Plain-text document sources
»»
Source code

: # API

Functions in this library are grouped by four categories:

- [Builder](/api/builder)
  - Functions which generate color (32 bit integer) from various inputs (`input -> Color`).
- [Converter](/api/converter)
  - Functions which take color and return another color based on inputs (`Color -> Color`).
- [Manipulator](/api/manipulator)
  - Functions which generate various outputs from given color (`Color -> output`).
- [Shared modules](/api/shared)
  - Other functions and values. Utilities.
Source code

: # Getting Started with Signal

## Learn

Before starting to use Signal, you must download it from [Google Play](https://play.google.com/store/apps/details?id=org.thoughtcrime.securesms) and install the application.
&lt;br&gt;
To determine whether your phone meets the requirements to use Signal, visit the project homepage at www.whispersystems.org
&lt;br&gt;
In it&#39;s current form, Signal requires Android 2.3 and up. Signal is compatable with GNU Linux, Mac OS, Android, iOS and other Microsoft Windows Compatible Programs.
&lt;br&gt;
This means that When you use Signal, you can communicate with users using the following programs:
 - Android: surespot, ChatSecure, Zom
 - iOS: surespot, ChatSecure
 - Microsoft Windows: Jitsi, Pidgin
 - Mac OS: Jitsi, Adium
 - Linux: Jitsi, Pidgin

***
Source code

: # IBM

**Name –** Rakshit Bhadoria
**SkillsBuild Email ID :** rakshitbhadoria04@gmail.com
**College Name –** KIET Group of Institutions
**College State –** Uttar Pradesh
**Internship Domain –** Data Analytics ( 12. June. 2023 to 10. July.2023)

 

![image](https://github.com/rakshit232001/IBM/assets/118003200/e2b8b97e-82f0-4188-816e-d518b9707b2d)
««
EXERCISE DESCRIPTION. With the string "Windows" as the key, filter the data above and show the lines that match.

PROBLEM SOLUTION.
In it&#39;s current form, Signal requires Android 2.3 and up. Signal is compatable with GNU Linux, Mac OS, Android, iOS and other Microsoft Windows Compatible Programs.
 - Microsoft Windows: Jitsi, Pidgin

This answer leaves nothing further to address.